Cette mission sera assurée par la déontologue de l’Assemblée nationale, qui devra donc éplucher les factures de 10 députés tous les mois en plus de toutes ses autres attributions. Une vraie gageure. Le but affiché de ce nombre annuel, c’est que « quasiment l’ensemble des députés puissent être contrôlés sur la législature« . Quand bien même cet objectif serait atteint, on peut donc anticiper un effet pervers : les députés déjà contrôlés pendant la législature pourront ensuite utiliser leur enveloppe tranquillement, sans crainte d’être rattrapés par la patrouille.
En juillet dernier, le député LREM Sylvain Maillard avait justifié par avance, auprès de Marianne, que le contrôle n’aille pas plus loin : « Les notes de frais, ce serait une véritable usine à gaz, inapplicable avec les moyens de l’Assemblée. Et je préfère recruter 150 infirmières ou policiers, plutôt que 150 fonctionnaires chargés de contrôler les députés ! »
Une poire de 600 euros à discrétion
Accommodement particulièrement étonnant par rapport à la volonté proclamée de transparence des parlementaires, les députés ont choisi de continuer à autoriser certaines dépenses sans justificatifs, pour un montant autorisé de 600 euros par mois. Une « souplesse », rapporte l’AFP, « par exemple lorsqu’ils font des dépenses en liquide lors d’une fête de village dans leur circonscription ». Une poire pour les soifs électoralistes, en somme.
Pour le reste des frais soumis au contrôle aléatoire, le bureau de l’Assemblée nationale a établi une liste des dépenses autorisées et interdites. Dans une précision presque inquiétante, le Bureau précise que dans la première catégorie figurent « les frais liés à l’exercice du mandat ». A titre d’exemple, cela peut concerner les « permanences », la « communication » ou le « transport » du député.
Parmi les dépenses interdites figurent « tout financement, direct ou indirect, d’un parti politique ; l’achat d’un bien immobilier ou la location d’un bien immobilier dont le député, son conjoint, ses ascendants ou descendants sont propriétaires ; toute dépense déduite du revenu imposable, par ailleurs déclarée au titre de l’impôt sur le revenu », indique la présidence de l’Assemblée dans un communiqué. Les « frais de garde » ont aussi été exclus mais les députés-parents pourront toujours piocher dans leur cagnotte spéciale de 600 euros pour payer la baby-sitter…

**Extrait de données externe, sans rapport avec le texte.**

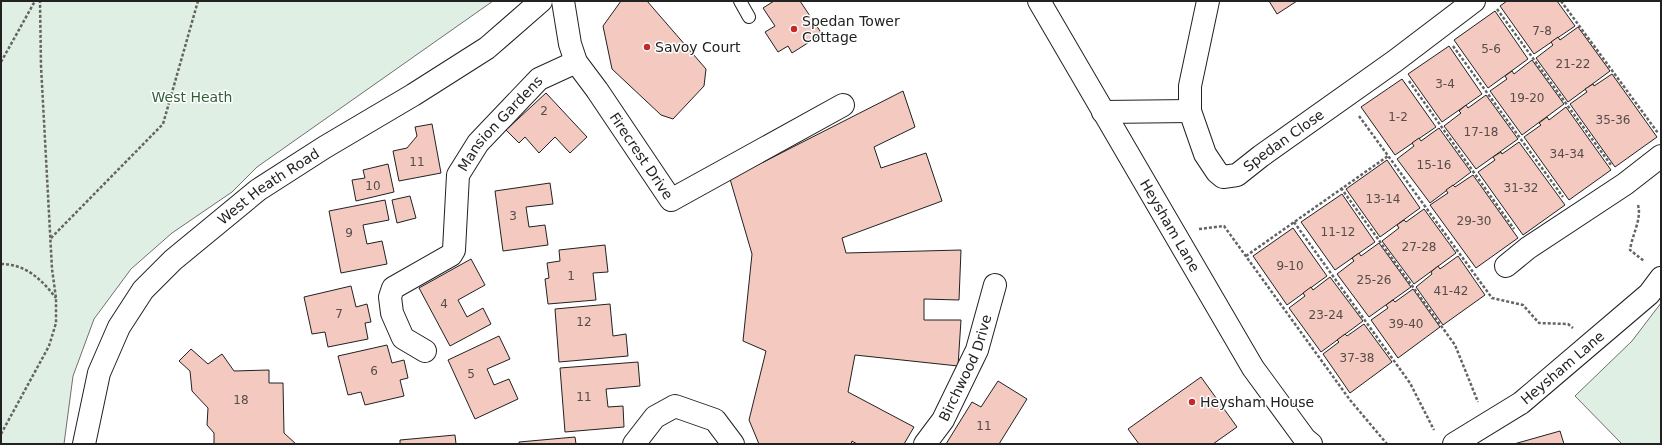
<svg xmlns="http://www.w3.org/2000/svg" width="1662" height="445" viewBox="0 0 1662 445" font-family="'DejaVu Sans',sans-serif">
<rect width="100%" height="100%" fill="#fff"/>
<g fill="#e0efe3" stroke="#6f6f6f">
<path d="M1 1H493L257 167 232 192 172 233 131 269 94 319 73 376 64 444H1Z"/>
<path d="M1661 303V444H1622L1575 396 1632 341Z"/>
</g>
<g fill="#f3c9c0" stroke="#222">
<path d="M621 1H647L706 69 704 86 673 119 661 115 612 69 603 26Z"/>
<path d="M774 1H800L822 34 792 53 788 46 778 52 765 32 775 26 763 8Z"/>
<path d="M1269 1H1297L1277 14Z"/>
<path d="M1507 1H1557L1575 26 1534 54 1500 6Z"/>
<path d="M1495 11 1528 59 1488 88 1454 40Z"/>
<path d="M1578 27 1610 71 1568 102 1536 58 1553 45 1551 42 1558 37 1560 40Z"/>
<path d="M1449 46 1482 94 1442 122 1408 74Z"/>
<path d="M1532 60 1564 104 1522 135 1490 91 1507 79 1505 76 1512 71 1514 74Z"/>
<path d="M1612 74 1657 137 1615 167 1570 104 1587 92 1585 89 1593 84 1594 86Z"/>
<path d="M1402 79 1436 127 1395 155 1361 107Z"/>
<path d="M903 91 915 127 874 147 881 168 926 153 942 201 842 238 846 253 961 250 959 300 924 299V320H961L958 366 855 355 848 392 914 427 904 444H857L852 441 851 444H759L749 420 766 351 743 341 752 254 730 179Z"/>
<path d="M546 93 587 137 570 153 555 137 539 153 525 137 519 143 506 130Z"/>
<path d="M1486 95 1518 139 1476 169 1444 126 1461 113 1459 111 1466 105 1468 108Z"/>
<path d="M1566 107 1611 170 1569 200 1524 137 1541 125 1539 123 1547 117 1549 120Z"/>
<path d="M432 124 441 173 399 181 393 151 407 148 417 136 415 127Z"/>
<path d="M1439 128 1471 172 1430 203 1397 159 1414 146 1412 143 1419 138 1421 141Z"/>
<path d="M1519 142 1565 205 1523 235 1478 172 1495 160 1493 157 1501 152 1502 154Z"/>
<path d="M1387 160 1420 208 1380 237 1346 189Z"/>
<path d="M388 164 394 192 356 201 352 180 365 178 363 170Z"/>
<path d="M1473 175 1518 238 1476 268 1430 205 1448 193 1446 190 1453 185 1455 187Z"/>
<path d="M550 183 553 204 526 207 529 227 545 225 548 245 503 251 495 191Z"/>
<path d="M1342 194 1375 242 1335 270 1301 222Z"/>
<path d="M410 196 416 218 397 223 392 200Z"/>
<path d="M385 200 389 220 363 225 367 244 382 241 387 264 341 273 329 211Z"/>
<path d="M1424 209 1456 253 1414 284 1382 241 1399 228 1397 225 1404 220 1406 222Z"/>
<path d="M1293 228 1327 276 1287 305 1253 256Z"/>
<path d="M1379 243 1411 287 1369 317 1337 274 1354 261 1352 258 1359 253 1361 256Z"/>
<path d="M605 245 608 272 593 273 596 300 548 304 545 279 549 278 547 263 560 261 559 250Z"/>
<path d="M1458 256 1485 295 1443 325 1416 287 1432 274 1431 272 1438 266 1440 269Z"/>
<path d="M471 259 485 285 458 300 467 317 483 308 491 324 450 346 419 288Z"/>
<path d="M1330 277 1363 321 1321 352 1289 308 1305 296 1303 293 1311 287 1313 290Z"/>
<path d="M351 286 356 307 367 304 371 322 365 323 368 339 328 347 325 332 312 334 304 297Z"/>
<path d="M1413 289 1440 327 1398 358 1371 320 1388 308 1386 305 1393 300 1395 302Z"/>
<path d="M610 304 613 336 626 334 628 356 559 362 555 309Z"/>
<path d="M1364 324 1392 362 1350 393 1323 354 1339 342 1337 340 1345 334 1347 336Z"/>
<path d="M499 336 510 359 487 369 494 385 509 379 518 399 475 419 448 360Z"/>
<path d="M387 345 392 363 404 360 408 378 400 380 404 396 365 405 361 392 348 395 338 356Z"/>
<path d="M191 349 208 364 222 354 234 371 269 370V383H283L284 433 296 444H214V433L207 425 208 408 192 391 190 371 179 361Z"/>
<path d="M638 362 640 386 606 389 608 407 623 406 624 427 565 432 560 368Z"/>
<path d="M1201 377 1237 427 1213 444H1139L1128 429Z"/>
<path d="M998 381 1027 399 999 444H946L972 402 981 407Z"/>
<path d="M1560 431 1564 444H1514Z"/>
<path d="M455 435 456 444H400V440Z"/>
<path d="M575 437 576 444H519V442Z"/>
</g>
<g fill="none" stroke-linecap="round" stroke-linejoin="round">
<g stroke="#222" stroke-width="14">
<path id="service" d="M740 1 749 17"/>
</g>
<g stroke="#222" stroke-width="24">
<g id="minor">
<path id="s1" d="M563 1 570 44 576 62 597 90 671 200 843 105"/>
<path id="s2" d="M1039 1 1253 368 1305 439 1311 444"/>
<path id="s3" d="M1208 1 1190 86V111L1205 154 1217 172 1223 177 1237 175 1261 156 1395 61 1474 1"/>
<path d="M1103 112 1190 111"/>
<path d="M1506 266 1528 248 1625 184 1661 156"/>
<path id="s4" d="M425 351 403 338 392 313 390 297 393 288 451 255 454 250 458 175 478 143 539 79 576 62"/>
<path d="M634 444 655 417 675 406 715 420 733 444"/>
<path id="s5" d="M925 444 943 420 977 350 995 285"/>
<path id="s6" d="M1454 444 1521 403 1649 294 1661 278"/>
</g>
</g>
<g stroke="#222" stroke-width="24">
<g id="tertiary">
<path id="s7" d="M84 444 99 373 119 327 143 290 173 260 258 190 325 147 413 95 487 48 541 1"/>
</g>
</g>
<g stroke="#646464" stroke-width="2.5" stroke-dasharray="3 2" stroke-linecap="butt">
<path d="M1561 1 1658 133"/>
<path d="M1497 9 1611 165"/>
<path d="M1453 46 1563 197"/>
<path d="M1 62 35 1"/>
<path d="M1409 81 1514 229"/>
<path d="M1359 116 1492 298 1523 305 1539 323 1568 324 1573 328"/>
<path d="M1341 188 1455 345 1478 402"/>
<path d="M1638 205C1642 219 1632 235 1630 250L1644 261"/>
<path d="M1294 222 1410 383 1434 430"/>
<path d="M1199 229 1224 226 1350 400 1387 444"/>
<path d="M51 238 163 124 198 1"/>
<path d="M1246 256 1388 156"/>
<path d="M1 264C26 264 42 280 56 298"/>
<path d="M1 434 49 346 56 323V298L52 269 41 66 40 1"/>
</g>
<use href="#service" stroke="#fff" stroke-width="12"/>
<use href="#minor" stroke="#fff" stroke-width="22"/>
<use href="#tertiary" stroke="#fff" stroke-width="22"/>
</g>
<g fill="#c62828" stroke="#fff" stroke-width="1.5">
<circle cx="794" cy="29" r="4"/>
<circle cx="647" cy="47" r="4"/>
<circle cx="1192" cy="402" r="4"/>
</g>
<g text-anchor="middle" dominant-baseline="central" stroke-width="3" stroke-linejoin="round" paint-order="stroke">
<g font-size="12" fill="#564c4a">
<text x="1542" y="31">7-8</text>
<text x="1491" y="49">5-6</text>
<text x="1573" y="64">21-22</text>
<text x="1445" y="84">3-4</text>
<text x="1527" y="98">19-20</text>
<text x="544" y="111">2</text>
<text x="1398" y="117">1-2</text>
<text x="1613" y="120">35-36</text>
<text x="1481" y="132">17-18</text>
<text x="1567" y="154">34-34</text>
<text x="417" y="162">11</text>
<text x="1434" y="165">15-16</text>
<text x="373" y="186">10</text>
<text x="1521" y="188">31-32</text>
<text x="1383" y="199">13-14</text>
<text x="513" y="216">3</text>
<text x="1474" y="221">29-30</text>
<text x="1338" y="232">11-12</text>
<text x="349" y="233">9</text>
<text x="1419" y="247">27-28</text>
<text x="1290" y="266">9-10</text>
<text x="571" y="276">1</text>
<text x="1374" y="280">25-26</text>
<text x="1451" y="291">41-42</text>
<text x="444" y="304">4</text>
<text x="339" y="314">7</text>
<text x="1326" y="315">23-24</text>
<text x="584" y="322">12</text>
<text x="1406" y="324">39-40</text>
<text x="1357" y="358">37-38</text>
<text x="374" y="371">6</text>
<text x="471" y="374">5</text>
<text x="584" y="397">11</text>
<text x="241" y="400">18</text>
<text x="984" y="426">11</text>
</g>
<g font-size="14" fill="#222" stroke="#fff" text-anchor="start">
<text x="802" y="21">Spedan Tower<tspan x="802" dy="16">Cottage</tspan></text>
<text x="655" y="47">Savoy Court</text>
<text x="1200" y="402">Heysham House</text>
</g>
<g font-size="14" fill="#2f5e38" stroke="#fff">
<text x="192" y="97">West Heath</text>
</g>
<g font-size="14" fill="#222" stroke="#fff">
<text stroke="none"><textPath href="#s4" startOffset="293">Mansion Gardens</textPath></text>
<text stroke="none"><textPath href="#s3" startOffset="259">Spedan Close</textPath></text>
<text stroke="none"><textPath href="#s1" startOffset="177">Firecrest Drive</textPath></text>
<text stroke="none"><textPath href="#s7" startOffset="330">West Heath Road</textPath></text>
<text stroke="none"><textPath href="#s2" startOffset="260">Heysham Lane</textPath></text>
<text stroke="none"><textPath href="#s5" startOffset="87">Birchwood Drive</textPath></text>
<text stroke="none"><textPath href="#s6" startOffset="133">Heysham Lane</textPath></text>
</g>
</g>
<rect width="1662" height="445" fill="none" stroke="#222222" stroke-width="4"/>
</svg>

A force de biais et d’exceptions, il ne reste plus grand chose dans cette réforme de la révolution des pratiques promise par Emmanuel Macron pendant sa campagne présidentielle. Le 1er juin, le Garde des sceaux François Bayrou s’était pourtant avancé sur un système de remboursement des frais selon les dépenses réellement engagées : « Nous allons proposer que le remboursement des frais de mandat des parlementaires se fasse au réel. C’est-à-dire en présentant des factures ou sur présentation d’un justificatif de frais ». C’est-à-dire le système qui s’impose à tous les salariés au travail. Mais nos élus ont préféré tout changer pour que presque rien ne change…
Du côté du Sénat, on n’est pas pressé pas de modifier les règles de remboursement des frais. En catimini, les élus du Palais du Luxembourg ont d’ailleurs obtenu que la loi de confiance dans la vie politique autorise les parlementaires… à garder le régime de l’IRFM. Jusqu’à présent, les sénateurs touchent 6.109,89 € net mensuels pour régler leurs dépenses de mandat, sans avoir à se justifier. Force est de constater que ni la Présidence, ni le Bureau cette assemblée n’ont décidé d’évoluer sur cette question. Jusqu’à nouvel ordre, les sénateurs vont donc continuer à bénéficier de ce pécule, chaque mois.
Ces dépenses seront simplement contrôlées, selon des modalités qui restent à préciser, par un comité de déontologie présidé par… un sénateur LR, François Pillet et composé entièrement de membres de la Chambre. Tout un programme.